L’estrazione mineraria e le risorse naturali costituiscono una sostanziale fetta delle esportazioni dalla Papua Nuova Guinea ma un progetto di estrazione di sabbia da parte della società singaporiana “Niugini Sands“, sta incontrando da oramai tre mesi la dura opposizione dei comitati cittadini.
Gli attivisti contestano tale progetto per due principali motivi; in primis per non essere stati adeguatamente consultati, violando così i loro diritti costituzionali, e poi ancor più più perchè l’estrazione della sabbia in quell’area del nord del paese, rappresenterebbe un serio rischio per le nidificazioni di Dermochelys coriacea, tartaruga marina in via d’estinzione.
«Una società mineraria registratasi solo nel gennaio 2020 vorrebbe estrarre sabbia dalle coste di Sumgilbar, promettendo un ritorno di 10 milioni di kina (circa 230 mila euro) già nel primo anno di attività. Ma a spese di cosa? Dovremmo accettare la distruzione delle spiagge dove depositano le uova le tartarughe liuto? Dovremmo dimenticare la bellezza ed il potenziale turistico delle nostre coste? E poi, nessuno ci pensa alle comunità costiere che stanno già affrontando gli impatti del cambiamento climatico? Vogliamo permettere dunque, di far abbassare ancor più il livello della sabbia che protegge le abitazioni di questa gente?»
Sono queste le parole amare e di resistenza che si leggono in un post scritto su Facebook da una biologa marina dell’organizzazione non-profit “Piku Biodiversity Network Inc.”.

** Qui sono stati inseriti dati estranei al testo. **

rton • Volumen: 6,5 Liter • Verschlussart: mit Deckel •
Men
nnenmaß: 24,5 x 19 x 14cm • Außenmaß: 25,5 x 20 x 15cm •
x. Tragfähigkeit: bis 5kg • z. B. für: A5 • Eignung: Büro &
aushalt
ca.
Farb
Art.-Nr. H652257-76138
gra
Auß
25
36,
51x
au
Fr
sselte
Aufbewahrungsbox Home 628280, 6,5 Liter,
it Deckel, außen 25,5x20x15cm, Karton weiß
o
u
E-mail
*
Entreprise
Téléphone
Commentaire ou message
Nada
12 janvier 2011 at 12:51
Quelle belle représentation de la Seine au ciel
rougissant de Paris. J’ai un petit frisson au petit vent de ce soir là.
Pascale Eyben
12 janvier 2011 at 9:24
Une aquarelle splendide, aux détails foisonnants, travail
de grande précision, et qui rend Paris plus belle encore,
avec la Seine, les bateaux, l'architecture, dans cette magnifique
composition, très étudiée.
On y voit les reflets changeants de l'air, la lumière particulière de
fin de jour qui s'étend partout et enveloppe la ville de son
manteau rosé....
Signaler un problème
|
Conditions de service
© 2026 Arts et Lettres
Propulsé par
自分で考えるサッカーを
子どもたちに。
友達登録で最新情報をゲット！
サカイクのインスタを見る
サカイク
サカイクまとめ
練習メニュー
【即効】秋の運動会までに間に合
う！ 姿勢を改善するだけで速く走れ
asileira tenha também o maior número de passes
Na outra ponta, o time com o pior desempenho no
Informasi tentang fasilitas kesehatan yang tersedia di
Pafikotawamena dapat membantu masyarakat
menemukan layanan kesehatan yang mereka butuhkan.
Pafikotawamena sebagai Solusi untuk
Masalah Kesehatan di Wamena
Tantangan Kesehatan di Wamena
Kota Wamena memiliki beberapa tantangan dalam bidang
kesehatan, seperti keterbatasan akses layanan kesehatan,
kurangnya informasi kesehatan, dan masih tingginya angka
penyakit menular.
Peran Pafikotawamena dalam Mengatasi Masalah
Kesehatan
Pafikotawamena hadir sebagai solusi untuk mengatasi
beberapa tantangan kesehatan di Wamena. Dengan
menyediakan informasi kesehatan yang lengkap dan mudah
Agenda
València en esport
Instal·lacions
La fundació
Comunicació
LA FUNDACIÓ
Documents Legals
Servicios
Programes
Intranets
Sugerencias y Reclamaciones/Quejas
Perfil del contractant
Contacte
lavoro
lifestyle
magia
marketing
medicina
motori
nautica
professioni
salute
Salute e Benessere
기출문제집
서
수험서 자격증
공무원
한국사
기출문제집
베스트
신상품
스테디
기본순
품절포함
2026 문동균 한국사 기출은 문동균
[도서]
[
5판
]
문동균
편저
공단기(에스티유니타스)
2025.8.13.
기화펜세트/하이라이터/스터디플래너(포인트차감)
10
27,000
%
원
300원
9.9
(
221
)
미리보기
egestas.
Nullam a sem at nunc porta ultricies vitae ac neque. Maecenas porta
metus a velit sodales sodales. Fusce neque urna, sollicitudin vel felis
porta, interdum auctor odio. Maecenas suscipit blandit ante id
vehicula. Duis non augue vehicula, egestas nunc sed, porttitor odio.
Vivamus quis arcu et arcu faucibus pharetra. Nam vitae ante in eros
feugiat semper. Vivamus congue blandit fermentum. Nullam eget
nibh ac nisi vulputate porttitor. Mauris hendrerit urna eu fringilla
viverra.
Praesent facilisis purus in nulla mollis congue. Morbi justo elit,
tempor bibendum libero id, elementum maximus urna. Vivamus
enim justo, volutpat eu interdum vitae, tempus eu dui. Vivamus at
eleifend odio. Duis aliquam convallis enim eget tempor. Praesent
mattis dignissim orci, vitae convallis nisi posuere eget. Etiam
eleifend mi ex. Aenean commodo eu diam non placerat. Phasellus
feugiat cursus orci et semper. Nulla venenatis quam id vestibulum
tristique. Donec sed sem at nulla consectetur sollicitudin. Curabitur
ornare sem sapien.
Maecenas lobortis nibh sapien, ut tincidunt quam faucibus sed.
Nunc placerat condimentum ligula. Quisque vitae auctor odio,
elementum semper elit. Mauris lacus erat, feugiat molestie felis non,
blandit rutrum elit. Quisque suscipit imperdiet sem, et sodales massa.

Dall’altra parte però, la società si difende attraverso un comunicato in cui afferma di non voler far altro che l’interesse dei due paesi coinvolti, invitando tutti ad abbracciare questo progetto di cambiamento e di non opporsi, ricordando nuovamente il piano di vantaggi economici per la popolazione locale.
Non è solo un problema di denaro per i comitati che si stanno battendo contro il progetto ma è principalmente un problema ambientale, visto che lo scavo interesserebbe quasi 40 km di spiagge di sabbia scura nel nord della provincia di Madang.
«Soprattutto il governo dovrebbe esserne consapevole ma sembra che in questo 2020 nessuno dei ministri se ne sia interessato e le nostre domande restano ancora senza risposta» hanno dichiarato gli attivisti.